Xlife is a clever implementation of John Conway's 'life' cellular automata, originally written for Unix workstations back in the mid 1980s by Jon Bennett. It was one of the first implementations to try something other than a naive approach, which results in it being able to handle huge patterns on relatively modest computers, such as Bill Gosper's famous breeder pattern, which grows without limit.
For those unfamiliar with Xlife, press 'l' to load a file (a good example is "breeder") then press 'g' to start generating. For a list of all commands, press '?'.
This is a straight port of XLife 3.5 to Microsoft Windows. No attempt has been made to modify the program to be more like a Windows application; the object of the exercise was to get XLife to compile under Windows without modifying the source code in any way. This has been achieved using a simple X11 emulation library (X11Lib) to implement enough of the X11 standard (plus a few Unix functions) to get XLife to run.

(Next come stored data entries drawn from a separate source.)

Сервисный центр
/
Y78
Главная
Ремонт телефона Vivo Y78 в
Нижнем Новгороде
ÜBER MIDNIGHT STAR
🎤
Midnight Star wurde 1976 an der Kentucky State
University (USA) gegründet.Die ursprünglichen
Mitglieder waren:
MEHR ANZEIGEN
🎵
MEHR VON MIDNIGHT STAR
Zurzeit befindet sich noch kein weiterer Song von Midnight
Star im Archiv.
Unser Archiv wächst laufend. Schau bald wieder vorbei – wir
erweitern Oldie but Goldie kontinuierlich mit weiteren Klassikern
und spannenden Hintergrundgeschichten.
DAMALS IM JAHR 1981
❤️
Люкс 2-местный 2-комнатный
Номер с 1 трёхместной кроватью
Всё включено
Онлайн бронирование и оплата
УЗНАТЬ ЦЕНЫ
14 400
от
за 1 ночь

Xlife 3.5 was written by Achim Flammenkamp, based on Paul Callahan's Xlife 3.0, which was in turn derived from Jon Bennett's Xlife 2.0. Xlife 3.5 is greatly superior to the more widely available Xlife 5.0, which is based on a different set of sources, and contains many bugs.

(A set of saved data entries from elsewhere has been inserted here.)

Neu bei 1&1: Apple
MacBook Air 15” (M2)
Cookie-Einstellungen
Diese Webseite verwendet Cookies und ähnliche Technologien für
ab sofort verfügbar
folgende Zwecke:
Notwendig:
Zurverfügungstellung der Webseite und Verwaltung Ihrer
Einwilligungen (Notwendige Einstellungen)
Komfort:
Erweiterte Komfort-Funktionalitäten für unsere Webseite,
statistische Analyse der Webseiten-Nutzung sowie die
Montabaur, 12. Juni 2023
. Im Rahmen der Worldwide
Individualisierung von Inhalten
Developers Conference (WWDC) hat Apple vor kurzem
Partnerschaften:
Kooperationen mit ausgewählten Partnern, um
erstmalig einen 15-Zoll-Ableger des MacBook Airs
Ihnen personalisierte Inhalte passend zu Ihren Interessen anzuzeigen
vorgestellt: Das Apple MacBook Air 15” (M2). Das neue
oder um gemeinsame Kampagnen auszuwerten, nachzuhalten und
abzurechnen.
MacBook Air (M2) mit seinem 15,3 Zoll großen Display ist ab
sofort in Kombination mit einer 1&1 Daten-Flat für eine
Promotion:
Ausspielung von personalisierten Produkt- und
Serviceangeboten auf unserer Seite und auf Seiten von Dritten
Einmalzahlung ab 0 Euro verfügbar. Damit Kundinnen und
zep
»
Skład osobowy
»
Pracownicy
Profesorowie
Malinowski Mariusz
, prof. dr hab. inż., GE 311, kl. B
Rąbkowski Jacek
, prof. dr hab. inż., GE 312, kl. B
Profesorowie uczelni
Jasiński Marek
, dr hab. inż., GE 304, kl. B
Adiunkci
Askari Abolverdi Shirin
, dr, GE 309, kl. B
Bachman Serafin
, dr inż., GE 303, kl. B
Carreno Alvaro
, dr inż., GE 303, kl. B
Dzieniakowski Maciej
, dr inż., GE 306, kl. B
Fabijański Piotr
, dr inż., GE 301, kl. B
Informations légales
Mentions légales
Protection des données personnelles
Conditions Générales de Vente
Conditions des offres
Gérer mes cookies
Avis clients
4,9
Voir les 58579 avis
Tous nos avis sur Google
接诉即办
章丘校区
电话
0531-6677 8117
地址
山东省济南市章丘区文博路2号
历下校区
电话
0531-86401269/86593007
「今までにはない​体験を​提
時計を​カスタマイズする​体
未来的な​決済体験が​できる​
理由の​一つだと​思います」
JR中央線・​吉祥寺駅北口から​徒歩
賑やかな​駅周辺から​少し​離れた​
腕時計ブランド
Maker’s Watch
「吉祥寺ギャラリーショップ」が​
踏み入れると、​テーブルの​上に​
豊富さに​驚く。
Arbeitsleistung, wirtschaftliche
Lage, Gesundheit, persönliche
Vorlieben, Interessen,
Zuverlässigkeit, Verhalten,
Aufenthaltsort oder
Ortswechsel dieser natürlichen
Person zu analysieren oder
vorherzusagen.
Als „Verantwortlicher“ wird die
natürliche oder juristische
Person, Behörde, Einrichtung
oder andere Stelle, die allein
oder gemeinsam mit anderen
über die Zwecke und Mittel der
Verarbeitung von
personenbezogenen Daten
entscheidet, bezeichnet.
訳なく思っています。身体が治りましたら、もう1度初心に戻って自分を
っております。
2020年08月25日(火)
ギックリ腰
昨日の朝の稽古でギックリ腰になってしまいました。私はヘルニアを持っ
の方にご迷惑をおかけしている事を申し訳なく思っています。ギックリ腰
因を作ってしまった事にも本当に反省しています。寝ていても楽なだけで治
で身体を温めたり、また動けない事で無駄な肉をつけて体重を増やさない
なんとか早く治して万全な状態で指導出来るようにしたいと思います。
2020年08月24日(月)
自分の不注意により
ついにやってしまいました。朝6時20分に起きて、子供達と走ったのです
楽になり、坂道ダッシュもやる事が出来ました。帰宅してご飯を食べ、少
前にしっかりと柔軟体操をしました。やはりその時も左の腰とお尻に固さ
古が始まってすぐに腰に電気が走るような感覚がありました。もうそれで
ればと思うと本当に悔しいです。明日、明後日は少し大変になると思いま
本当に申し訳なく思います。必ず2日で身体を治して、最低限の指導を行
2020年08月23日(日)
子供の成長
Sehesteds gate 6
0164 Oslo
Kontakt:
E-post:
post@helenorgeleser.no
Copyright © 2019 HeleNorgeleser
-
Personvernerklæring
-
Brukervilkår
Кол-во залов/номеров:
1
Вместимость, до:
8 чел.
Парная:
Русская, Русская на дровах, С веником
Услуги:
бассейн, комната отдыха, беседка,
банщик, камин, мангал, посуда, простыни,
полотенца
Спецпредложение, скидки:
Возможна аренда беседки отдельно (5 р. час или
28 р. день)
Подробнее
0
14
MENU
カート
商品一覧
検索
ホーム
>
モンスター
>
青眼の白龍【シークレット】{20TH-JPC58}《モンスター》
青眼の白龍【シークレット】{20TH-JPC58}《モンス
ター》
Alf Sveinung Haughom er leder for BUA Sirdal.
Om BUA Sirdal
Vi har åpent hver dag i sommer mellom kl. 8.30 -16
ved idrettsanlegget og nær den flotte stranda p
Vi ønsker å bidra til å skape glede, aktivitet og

Download and install Visual Studio 2019 Community edition from https://visualstudio.microsoft.com/. In the installer, under "Workloads", make sure that "Desktop development with C++" is selected.

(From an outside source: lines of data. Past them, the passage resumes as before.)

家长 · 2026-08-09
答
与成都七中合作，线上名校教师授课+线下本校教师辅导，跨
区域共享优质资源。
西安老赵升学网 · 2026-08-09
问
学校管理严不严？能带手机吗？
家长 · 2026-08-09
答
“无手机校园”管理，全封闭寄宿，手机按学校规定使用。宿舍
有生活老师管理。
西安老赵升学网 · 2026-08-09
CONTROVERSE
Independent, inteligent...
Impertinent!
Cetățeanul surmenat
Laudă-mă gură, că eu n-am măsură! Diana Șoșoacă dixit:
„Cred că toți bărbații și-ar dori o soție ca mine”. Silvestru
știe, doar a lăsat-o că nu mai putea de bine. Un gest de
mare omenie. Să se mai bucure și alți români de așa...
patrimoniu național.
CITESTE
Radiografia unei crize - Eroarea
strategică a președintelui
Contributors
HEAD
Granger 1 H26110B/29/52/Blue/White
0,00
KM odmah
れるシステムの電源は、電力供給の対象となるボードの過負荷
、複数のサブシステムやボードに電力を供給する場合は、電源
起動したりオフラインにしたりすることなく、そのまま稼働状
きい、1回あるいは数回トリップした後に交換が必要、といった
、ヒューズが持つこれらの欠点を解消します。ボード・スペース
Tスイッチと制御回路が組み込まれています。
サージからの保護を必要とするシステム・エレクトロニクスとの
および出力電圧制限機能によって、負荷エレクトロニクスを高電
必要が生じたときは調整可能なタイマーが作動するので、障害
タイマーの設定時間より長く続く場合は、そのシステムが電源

Install git. I use the version of git that is part of Cygwin, a Linux-like environment for Windows, but Git for Windows can be used from a Windows command prompt.
Open the environment that you are using git from (e.g. Cygwin), and switch to the root directory that the build environment will be created under. Clone this repository with git:
git clone https://github.com/DavidKinder/Xlife.git
Start Visual Studio, open the solution "Xlife35/source/Xlife35.sln", then build and run the "Xlife35" project.